Aimee: Yeah. Nine times out of ten, staying calm is probably the best option, isn't it?
Katie: Hmm. And the one time out of ten, is when you really need to get really angry. That's the scary time.
Aimee: Yeah. Sometimes, they just need to know because there may be children with, you know, just personalities, strong personalities and they just are maybe showing off to the class, being a clown. And they just need that one moment where you show them, "You have to listen to me. I am the boss" kind of thing.
Aimee: Just get your power back perhaps?
They start getting a bit grumpy in class.
When you are grumpy you are in a bad mood and you are not happy. Notice the following:
- I am grumpy in the mornings.
- She is always grumpy with me.
I've had kids punch their fists through walls
When you punch something, you hit it hard by hitting it with your fist. Notice the following:
- I got punched in the mouth.
- The student punched the teacher and got in trouble.
There's usually only one in each class that's a troubled student.
A troubled student is a student with problems who often rebels in class. Notice the following:
- I was a troubled student in high school.
- Teachers must sometimes deal with troubled students.
Every kid is acting out for different reasons.
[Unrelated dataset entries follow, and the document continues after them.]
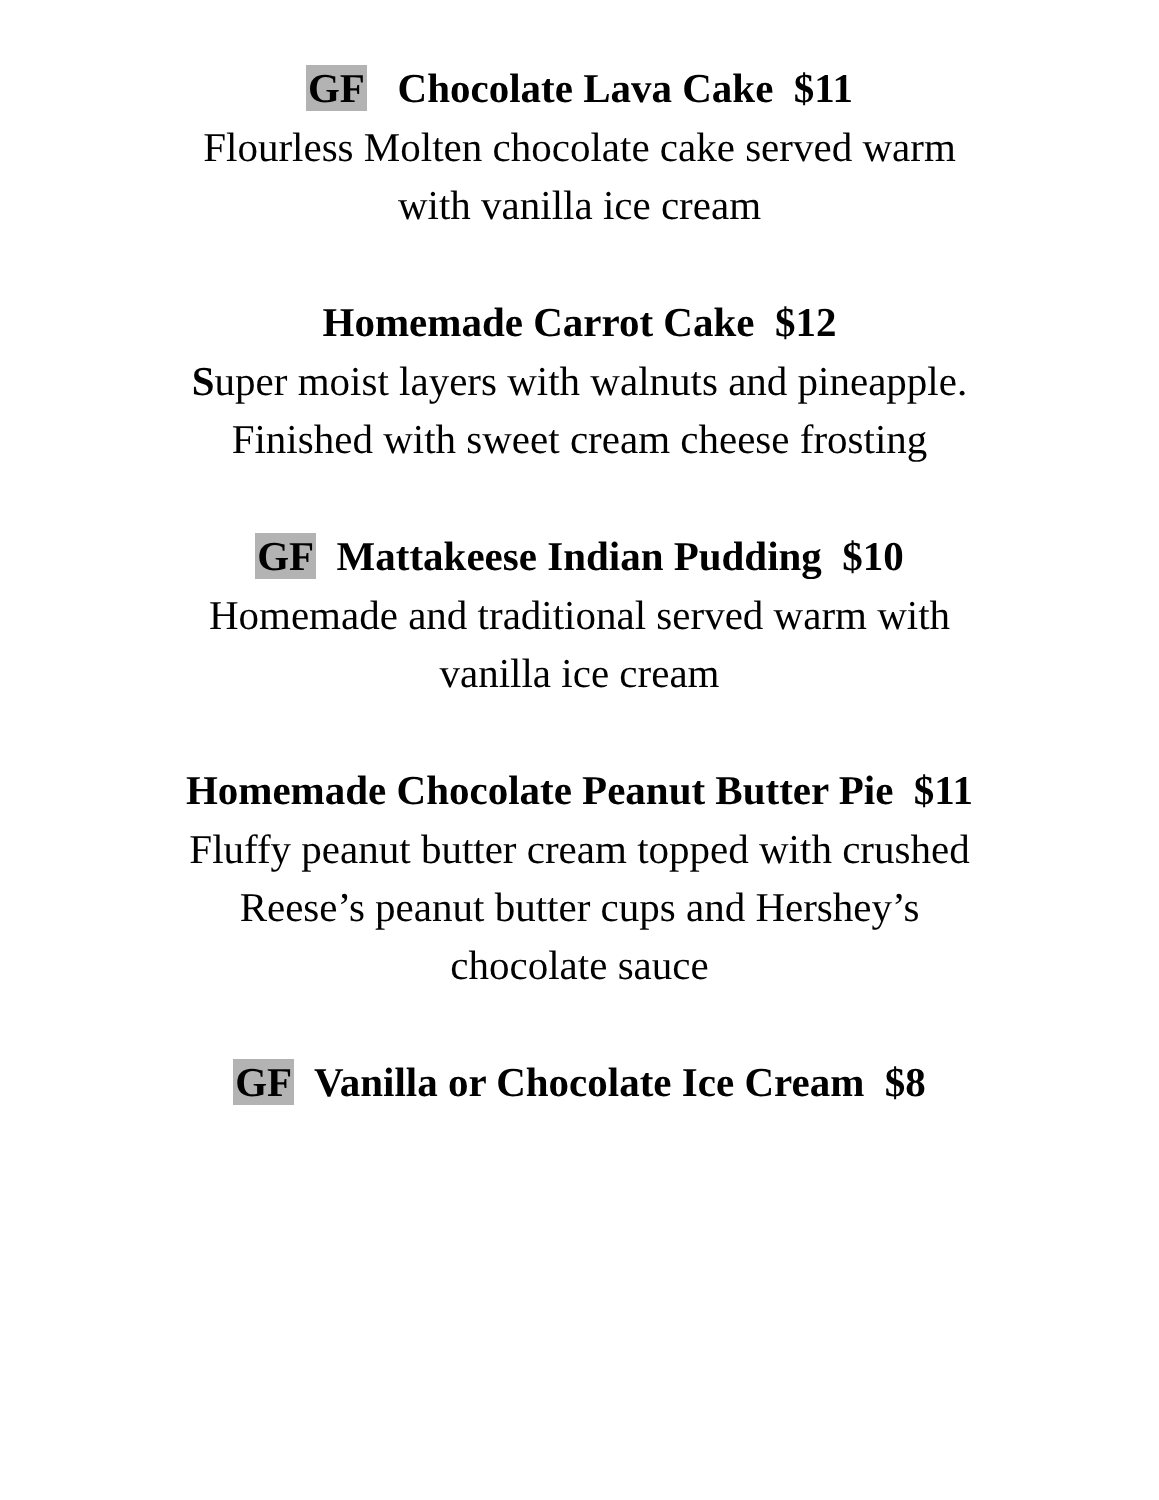GF Chocolate Lava Cake $11
Flourless Molten chocolate cake served warm
with vanilla ice cream
Homemade Carrot Cake $12
Super moist layers with walnuts and pineapple.
Finished with sweet cream cheese frosting
GF Mattakeese Indian Pudding $10
Homemade and traditional served warm with
vanilla ice cream
Homemade Chocolate Peanut Butter Pie $11
Fluffy peanut butter cream topped with crushed
Reese’s peanut butter cups and Hershey’s
chocolate sauce
GF Vanilla or Chocolate Ice Cream $8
When people act out, they behave badly to get attention or because they are upset about something. Notice the following:
- When kids get tired, they often act out.
- At my work, customers sometimes have a fit and act out when they get mad.
nine times out of ten
Nine times out of ten, staying calm is probably the best option.
The phrase nine times out of ten just mean usually. Notice the following:
- I drive to work. Nine times out of ten there is no traffic, but sometimes it is bad.
- People think most businesses are sucessful, but nine times out of ten they fail.
They just are maybe showing off to the class.
When people show off, they act a certain way to get attention, feel special, or get noticed. Notice the following:
- She is always showing off her money.
- He is nice, but he shows off for attention.